Toriyama Sekien’s oshiroi babā

You find yourself alone on a dark road in Nara Prefecture near the end of the year… Suddenly you hear a harsh jara jara sound, almost as if someone was dragging along a mirror as they hobble through the streets. You turn around, and there is an old woman approaching, her back twisted and bent after who knows how many years of hard work. She carries a cane in one hand, and a sake bottle in the other. She looks up at you through a broken straw hat, and you see her face is caked with thick white powder and slopped-on makeup that looks somewhat reminiscent of Heath Ledger’s Joker…

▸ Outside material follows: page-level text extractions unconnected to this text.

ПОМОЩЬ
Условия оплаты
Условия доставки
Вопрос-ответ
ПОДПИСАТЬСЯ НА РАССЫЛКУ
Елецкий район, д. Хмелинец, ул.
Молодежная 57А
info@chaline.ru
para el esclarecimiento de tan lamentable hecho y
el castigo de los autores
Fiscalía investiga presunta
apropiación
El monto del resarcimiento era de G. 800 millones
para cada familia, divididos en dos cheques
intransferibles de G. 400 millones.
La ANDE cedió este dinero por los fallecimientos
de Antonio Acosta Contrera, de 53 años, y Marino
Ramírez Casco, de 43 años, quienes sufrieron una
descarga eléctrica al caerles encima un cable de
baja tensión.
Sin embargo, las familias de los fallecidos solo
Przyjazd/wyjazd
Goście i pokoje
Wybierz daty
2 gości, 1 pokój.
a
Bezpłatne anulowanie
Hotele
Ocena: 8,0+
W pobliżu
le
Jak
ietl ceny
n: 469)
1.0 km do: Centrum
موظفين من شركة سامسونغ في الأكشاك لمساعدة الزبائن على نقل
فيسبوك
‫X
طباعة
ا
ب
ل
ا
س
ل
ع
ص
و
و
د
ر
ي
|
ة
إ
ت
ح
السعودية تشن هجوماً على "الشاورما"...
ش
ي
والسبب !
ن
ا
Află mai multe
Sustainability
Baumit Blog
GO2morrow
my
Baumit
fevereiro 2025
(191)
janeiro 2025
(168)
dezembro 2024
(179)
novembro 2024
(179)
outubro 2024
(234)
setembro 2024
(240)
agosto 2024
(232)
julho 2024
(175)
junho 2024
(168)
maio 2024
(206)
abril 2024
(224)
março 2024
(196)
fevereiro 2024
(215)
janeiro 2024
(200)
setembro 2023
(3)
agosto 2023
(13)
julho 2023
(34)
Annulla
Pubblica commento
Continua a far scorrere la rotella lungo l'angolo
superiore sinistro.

You’ve just met an oshiroi babā.

Oshiroi babā doesn’t really do all that much. Her looks alone are scary enough that she doesn’t really need to do anything! According to some legends, she accosts people for makeup or even for sake, which makes her sound strikingly similar to other old hags, like amazake babā. According to others, she is a type of yuki onna who comes down from the mountains on snowy nights. In Toriyama Sekien’s description, she is a servant of Shifun Senjō, the goddess of rouge and makeup (though one would hope this goddess would teach her servants a bit more about proper application!).

As far as scary old hags go, this one may be creepy, but she’s not going to kill you. She’s almost like the yokai equivalent of that one old aunt on your family tree who wears so much perfume that she makes you queasy, and wears so much makeup that she gave you nightmares as a kid, and pinches your cheeks so hard that it hurts but your parents told you that you have to let her do it anyway. It’s scary, but the anticipation and the memory of it are far worse than the actual thing.

It’s actually fairly easy to imagine that this yokai was originally just an old woman, sick and crazy from age and possibly lead poisoning, overly madeup and wandering the streets begging for a little aid from her neighbors. In that case, she’s not really as scary as she is tragic.